Je développe un peu plus ici une réponse postée sur le blog de Lordon (référencée ci-dessous)
Entre ceux qui ne comprennent rien à l’économie par paresse ou parti pris (l’économie ça parle d’argent et l’argent pour un chrétien ou un marxiste c’est forcément très sale) et ceux qui croient avoir compris en comprenant tout de travers, il ne reste plus grand monde….
Et pourtant, les choses sont ici (http://blog.mondediplo.net/2013-02-18-La-regulation-bancaire-au-pistolet-a-bouchon#forum122863 )expliquées clairement, avec force, verve et méthode...mais ca n’a pas l’air de déranger grand-monde.
Ce que Lordon ne dit peut-etre pas mais aurait pu dire, c’est que la réforme bancaire proposée par la France est un sommet (du ridicule ou d’hypocrisie, j’hésite encore) qui a des conséquences politiques beaucoup plus graves que ce qu’il en dit au niveau de l’échiquier européen : on en arrive à une situation où un pays qui parade volontiers comme le grand redresseur de tors quand il s’agit de généralités ailleurs, se montre totalement myope sur les enjeux véritables chez lui .
Le modèle français – ou plus généralement européen – de banque dite universelle est le mécanisme fondamental de privatisation des profits et de socialisation des pertes et c’est ce que l’Etat français vient de graver dans le marbre et dans l’indifférence générale.
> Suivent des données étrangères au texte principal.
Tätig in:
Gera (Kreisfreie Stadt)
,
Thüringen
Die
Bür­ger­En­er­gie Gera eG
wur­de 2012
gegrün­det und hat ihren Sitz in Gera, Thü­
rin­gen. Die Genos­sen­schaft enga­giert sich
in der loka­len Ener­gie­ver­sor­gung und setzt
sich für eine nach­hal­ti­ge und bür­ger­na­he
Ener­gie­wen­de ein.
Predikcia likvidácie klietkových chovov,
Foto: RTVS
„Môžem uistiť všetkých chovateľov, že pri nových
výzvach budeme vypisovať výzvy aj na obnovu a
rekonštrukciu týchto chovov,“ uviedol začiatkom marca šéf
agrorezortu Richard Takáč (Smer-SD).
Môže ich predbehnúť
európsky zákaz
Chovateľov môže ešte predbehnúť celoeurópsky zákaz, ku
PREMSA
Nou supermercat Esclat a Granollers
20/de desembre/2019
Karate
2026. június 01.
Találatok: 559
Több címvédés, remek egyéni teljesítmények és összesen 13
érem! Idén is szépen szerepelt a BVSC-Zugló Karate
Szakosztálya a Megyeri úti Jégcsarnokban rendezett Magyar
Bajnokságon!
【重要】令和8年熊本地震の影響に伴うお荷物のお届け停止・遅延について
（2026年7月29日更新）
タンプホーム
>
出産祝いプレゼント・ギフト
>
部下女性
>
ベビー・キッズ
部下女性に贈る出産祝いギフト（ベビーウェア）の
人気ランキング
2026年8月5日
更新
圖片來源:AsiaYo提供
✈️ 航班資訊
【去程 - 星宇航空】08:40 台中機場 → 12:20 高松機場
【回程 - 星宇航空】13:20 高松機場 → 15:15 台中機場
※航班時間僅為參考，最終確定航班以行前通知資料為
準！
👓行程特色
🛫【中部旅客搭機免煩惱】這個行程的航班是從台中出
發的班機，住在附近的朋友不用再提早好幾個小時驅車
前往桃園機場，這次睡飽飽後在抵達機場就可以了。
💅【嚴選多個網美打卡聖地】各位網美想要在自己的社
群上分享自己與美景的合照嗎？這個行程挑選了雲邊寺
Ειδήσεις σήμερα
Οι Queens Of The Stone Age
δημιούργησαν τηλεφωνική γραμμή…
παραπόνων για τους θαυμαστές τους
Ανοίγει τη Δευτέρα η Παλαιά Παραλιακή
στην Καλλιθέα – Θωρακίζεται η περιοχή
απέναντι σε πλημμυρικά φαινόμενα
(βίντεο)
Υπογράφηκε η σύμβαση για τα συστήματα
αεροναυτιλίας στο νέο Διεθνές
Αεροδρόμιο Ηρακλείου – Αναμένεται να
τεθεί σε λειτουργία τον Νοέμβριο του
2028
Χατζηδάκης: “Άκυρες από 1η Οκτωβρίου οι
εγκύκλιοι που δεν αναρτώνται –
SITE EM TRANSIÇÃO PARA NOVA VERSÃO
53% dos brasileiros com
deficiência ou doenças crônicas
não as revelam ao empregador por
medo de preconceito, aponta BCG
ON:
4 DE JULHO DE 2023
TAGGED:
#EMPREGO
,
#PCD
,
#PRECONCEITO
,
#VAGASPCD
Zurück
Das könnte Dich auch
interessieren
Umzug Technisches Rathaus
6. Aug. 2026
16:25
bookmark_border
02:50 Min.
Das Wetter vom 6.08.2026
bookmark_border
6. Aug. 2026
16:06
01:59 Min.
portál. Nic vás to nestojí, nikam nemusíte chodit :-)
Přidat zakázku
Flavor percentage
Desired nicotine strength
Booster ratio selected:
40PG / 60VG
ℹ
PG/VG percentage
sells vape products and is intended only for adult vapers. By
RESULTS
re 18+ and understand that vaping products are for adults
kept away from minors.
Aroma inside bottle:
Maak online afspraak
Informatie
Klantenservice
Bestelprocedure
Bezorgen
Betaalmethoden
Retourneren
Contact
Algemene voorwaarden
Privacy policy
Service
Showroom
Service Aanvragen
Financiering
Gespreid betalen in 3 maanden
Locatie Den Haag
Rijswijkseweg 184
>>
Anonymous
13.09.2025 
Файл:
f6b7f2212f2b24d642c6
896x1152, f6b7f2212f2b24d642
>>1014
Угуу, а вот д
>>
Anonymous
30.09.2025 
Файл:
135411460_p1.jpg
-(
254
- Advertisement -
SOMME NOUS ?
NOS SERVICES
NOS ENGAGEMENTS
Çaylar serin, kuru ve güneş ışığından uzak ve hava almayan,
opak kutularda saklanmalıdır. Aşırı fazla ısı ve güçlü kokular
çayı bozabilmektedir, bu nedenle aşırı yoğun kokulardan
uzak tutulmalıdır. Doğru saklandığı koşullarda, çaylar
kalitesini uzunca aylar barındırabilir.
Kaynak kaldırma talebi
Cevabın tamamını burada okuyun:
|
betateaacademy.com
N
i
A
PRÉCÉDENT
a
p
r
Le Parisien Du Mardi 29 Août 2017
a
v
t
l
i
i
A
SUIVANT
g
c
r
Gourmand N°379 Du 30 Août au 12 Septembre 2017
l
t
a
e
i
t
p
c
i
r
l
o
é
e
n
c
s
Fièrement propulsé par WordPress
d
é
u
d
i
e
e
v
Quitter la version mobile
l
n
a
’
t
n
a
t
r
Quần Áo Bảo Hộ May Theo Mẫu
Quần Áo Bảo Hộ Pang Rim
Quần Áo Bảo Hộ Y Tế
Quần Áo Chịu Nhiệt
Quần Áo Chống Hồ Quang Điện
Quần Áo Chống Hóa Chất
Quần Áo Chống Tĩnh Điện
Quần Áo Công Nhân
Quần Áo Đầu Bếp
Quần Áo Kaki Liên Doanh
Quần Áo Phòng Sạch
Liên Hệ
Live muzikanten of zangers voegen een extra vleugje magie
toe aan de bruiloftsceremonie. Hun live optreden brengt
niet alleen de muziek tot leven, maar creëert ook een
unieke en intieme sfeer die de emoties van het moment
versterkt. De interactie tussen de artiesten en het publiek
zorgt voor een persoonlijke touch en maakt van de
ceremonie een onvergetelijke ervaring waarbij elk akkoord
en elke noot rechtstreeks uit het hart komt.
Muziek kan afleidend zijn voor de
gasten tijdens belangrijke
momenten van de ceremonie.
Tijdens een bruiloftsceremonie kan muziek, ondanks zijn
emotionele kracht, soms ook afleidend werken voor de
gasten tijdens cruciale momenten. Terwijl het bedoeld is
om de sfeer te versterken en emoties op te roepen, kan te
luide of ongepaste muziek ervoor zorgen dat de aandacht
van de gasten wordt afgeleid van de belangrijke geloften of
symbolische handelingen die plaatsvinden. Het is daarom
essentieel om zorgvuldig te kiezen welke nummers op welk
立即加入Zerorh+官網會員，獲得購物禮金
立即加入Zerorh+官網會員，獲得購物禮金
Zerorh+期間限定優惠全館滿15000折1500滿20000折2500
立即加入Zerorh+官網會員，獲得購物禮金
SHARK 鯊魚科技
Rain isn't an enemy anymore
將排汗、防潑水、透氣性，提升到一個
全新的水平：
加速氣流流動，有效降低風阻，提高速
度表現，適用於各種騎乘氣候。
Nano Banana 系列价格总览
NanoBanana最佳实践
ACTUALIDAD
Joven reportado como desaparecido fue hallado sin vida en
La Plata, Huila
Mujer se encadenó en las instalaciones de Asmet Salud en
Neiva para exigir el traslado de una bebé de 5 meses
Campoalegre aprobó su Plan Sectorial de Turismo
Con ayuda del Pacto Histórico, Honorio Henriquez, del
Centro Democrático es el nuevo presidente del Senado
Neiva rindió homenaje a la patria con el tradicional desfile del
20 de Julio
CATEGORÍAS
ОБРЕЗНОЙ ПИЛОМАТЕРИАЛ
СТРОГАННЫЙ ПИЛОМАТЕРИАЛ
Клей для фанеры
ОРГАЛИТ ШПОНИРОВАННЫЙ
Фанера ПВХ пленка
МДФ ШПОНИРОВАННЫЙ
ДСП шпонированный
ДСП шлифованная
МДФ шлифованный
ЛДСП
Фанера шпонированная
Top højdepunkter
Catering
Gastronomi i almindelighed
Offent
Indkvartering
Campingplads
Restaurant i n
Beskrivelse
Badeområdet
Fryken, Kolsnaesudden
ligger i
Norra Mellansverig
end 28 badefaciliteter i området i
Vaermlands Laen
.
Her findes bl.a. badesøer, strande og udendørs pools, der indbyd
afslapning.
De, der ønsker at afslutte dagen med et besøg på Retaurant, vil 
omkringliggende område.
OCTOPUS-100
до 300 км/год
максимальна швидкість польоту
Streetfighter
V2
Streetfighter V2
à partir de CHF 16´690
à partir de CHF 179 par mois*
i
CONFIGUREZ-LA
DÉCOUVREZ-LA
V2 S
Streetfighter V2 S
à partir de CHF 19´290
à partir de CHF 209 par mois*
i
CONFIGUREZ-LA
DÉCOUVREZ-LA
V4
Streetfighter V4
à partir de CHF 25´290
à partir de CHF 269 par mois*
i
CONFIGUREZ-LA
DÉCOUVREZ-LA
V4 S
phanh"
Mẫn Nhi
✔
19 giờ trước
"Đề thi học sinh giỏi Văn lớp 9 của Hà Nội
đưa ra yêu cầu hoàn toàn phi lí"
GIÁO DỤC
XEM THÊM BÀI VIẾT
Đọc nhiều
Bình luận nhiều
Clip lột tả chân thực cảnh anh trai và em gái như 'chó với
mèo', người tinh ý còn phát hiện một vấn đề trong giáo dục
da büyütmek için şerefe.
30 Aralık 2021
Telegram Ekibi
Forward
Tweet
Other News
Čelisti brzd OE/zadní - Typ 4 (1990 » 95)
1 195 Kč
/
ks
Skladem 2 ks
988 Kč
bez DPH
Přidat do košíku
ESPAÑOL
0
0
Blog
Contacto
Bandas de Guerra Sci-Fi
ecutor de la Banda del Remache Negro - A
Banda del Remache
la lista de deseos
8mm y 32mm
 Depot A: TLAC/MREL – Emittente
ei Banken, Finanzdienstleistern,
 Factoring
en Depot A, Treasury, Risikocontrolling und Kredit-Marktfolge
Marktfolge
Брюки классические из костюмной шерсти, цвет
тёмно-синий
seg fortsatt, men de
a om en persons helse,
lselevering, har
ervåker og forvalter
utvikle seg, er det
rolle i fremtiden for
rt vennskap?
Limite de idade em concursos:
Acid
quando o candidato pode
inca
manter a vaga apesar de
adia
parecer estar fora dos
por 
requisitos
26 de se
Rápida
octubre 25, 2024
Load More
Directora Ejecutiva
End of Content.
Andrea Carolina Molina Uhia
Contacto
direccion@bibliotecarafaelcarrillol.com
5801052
Même les US ont été plus loin (Glass-Steagall hier, Dodd-Frank aujourd'hui), même les Anglais vont plus loin (commission Vickers) et même la commission européenne va plus loin avec le projet de réforme Likkanen que la France ne mettra donc pas en pratique, pour ne pas donner un bon exemple j’imagine. Par contre on peut être certain qu’aux prochains soubresauts de la crise, toute la gauche bien pensante entonnera à l’unisson « c’est la faute à l’Europe, c’est la faute aux marchés » en oubliant bien entendu son silence complice et sa propre cécité sur cette loi scélérate. Et en cas de grosse crise bancaire la gauche comme la droite viendront sauver tambour battant le cœur sur la main la Marseillaise à la bouche ces fleurons nationaux que sont nos grosses banques qui font tellement profiter les portefeuilles réels des énarques qui nous gouvernent à coup d’investissements virtuels…
Quand on sait que de l’aveu même de la commission les aides au secteur bancaire représentent annuellement 10 % du PIB européen (cf http://www.revue-banque.fr/risques-reglementations/article/les-aides-au-secteur-bancaire-representent-annuell), on peut se demander où sont passées les couilles du gouvernement. Ce que cette loi permet, c’est que les banques françaises continuent à jouer au casino (produits dérivés) avec l’épargne des Français comme coussin et avec la garantie d’Etat en prime. A comprendre cela, on pourrait se dire que ça ne pourrait pas être pire.
Et bien si ! La justice française l’a fait ! Elle a poussé le vice à condamner très sévèrement des lampistes, J Kerviel (SocGen) et Boris Picano-Nacci (Caisse d’Epargne, cf http://blogs.mediapart.fr/blog/boris-picano-nacci/130213/caisses-d-epargne-pourquoi-je-fais-appel ) comme si un individu isolé pouvait à lui seul faire évaporer des centaines de millions si pas des milliards d’€ sans qu’il n’ait de comptes à rendre à personne et sans que ça se remarque. Il ne faut pas un bac +7 pour comprendre ça mais apparemment c’est au-dessus des capacités de la justice française et c'est acté par un jugement.
Il est notoirement évident que si la hiérarchie n’est pas capable de mettre en place les moyens de contrôle nécessaire, la seule conséquence responsable – en fait la seule admissible - devrait être de faire perdre à la banque sa licence bancaire . Dans ce sens, la lâcheté des juges a été fidèle à la lâcheté du gouvernement et l’unicité de la Nation est ainsi garantie, pour le pire.